If you understand someone’s motivation for joining — their short and long term goal — you’re more likely to build a strong rapport with your new team member as you help them achieve their personal goal. And if they’re making their personal goal, guess what…they’re going to stick around longer.
The 6 Types of Direct Sales Consultants
The Discount Diva is a power user of your product, and she wants it all – for herself! She likely joined for the discount and will maintain her active status just by keeping herself in the latest catalog items.
Keep her informed of new product offerings, and ways she can maximize her own discount such as with flash sales.
The short timer has a specific goal in mind. She is saving money for a vacation, new appliances, or other specific purchase or event. She will likely work consistently until her goal is met — but that doesn’t mean there won’t be a new goal waiting for her around the corner!
Keep her informed of ways she can maximize her earnings, such as with flash sales or promotions.
The part time consultant has a dedicated number of hours per week or month to dedicate to her business. She wants to maintain her consistent part-time income, and may be motivated by challenges or incentives if it works within her timeframe.
Keep her informed of ways she can maximize her earnings and make it easy for her to find the information she needs — she isn’t likely going to be able to spend much time looking up information.
The career builder wants a full-time future with your brand. She will work aggressively and passionately to build her personal business and downline sales team. She is striving for financial freedom and autonomy.
Keep her informed of ways to network, explore leadership opportunities, and grow her skill in sponsoring. Challenges and incentives may be highly motivating for a career builder.
The social sister joined to meet new people, make friends, attend meetings, receive recognition, and feel part of something larger than herself. Social activities and recognition are likely more important to her than the financial outcomes of her business.

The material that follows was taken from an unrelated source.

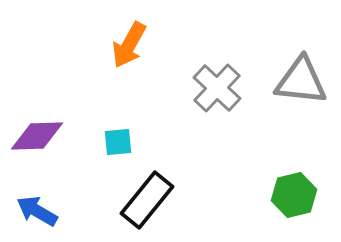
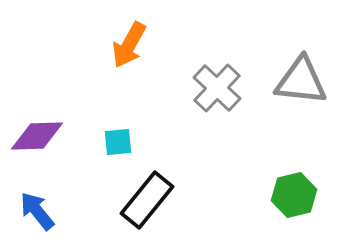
blue arrow: rotated 21 degrees clockwise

Keep her informed of opportunities to socialize, such as team meetings or trainings. Be sure to include her in recognition activities.
Socially Conscious Consultant
This type of consultant joined your brand because she believes in the mission and values of the company, and will stand behind them. She is an amazing brand ambassador, and wants to share the mission with others.

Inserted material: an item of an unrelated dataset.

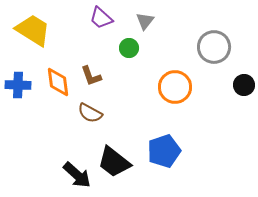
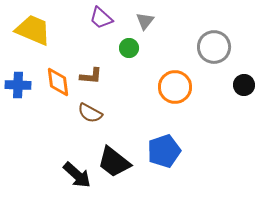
yellow trapezoid: rotated 9 degrees counterclockwise
brown L-shape: rotated 65 degrees counterclockwise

Encourage her to use her business for socially conscious activities, such as fundraisers.
Which Type of Consultant Was I?
Yes, you can be more than one. I was a Career Builder with a direct sales company. It was my primary brand, and I loved it.

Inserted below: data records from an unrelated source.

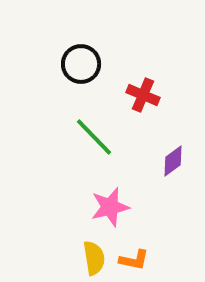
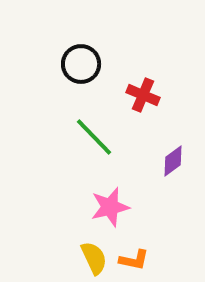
yellow semicircle: rotated 16 degrees counterclockwise
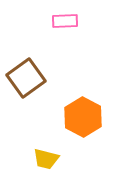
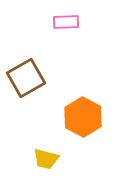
pink rectangle: moved 1 px right, 1 px down
brown square: rotated 6 degrees clockwise
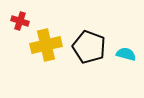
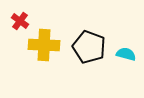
red cross: rotated 18 degrees clockwise
yellow cross: moved 2 px left; rotated 16 degrees clockwise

But I was also a Discount Diva with two other brands (be sure to check your company’s compliance policies before joining a second direct sales company!). I loved the products, and I joined just because I want it all – for myself! My motivation and goals are completely different and I stay active with my minimum volumes for my own reorders and new product releases. However, I am not active with the social aspects of those teams, nor do I participate in challenges or incentives. To the leaders of those teams, I am consistent and reliable, but will never be a rockstar.
At least, not to them…
Now the challenge comes when someone who doesn’t wish to build or mentor a team, sponsors new consultants – either passively or accidentally. A Short Timer may end up building a team, and become a Part Timer. Or, a Discount Diva may end up sponsoring someone, but inadvertently leave the mentoring to the upline. So if you see this happening within your own team, make sure you’re around to help your downline so their accidental team can still meet their goals (after all, they’re still a part of your extended team!)
When you understand the different types of direct sales consultants you may encounter on your team, it’s much easier to target training, incentives, and communication to each specific consultant’s goal.
It can also help mitigate frustrations when someone isn’t responding to incentives.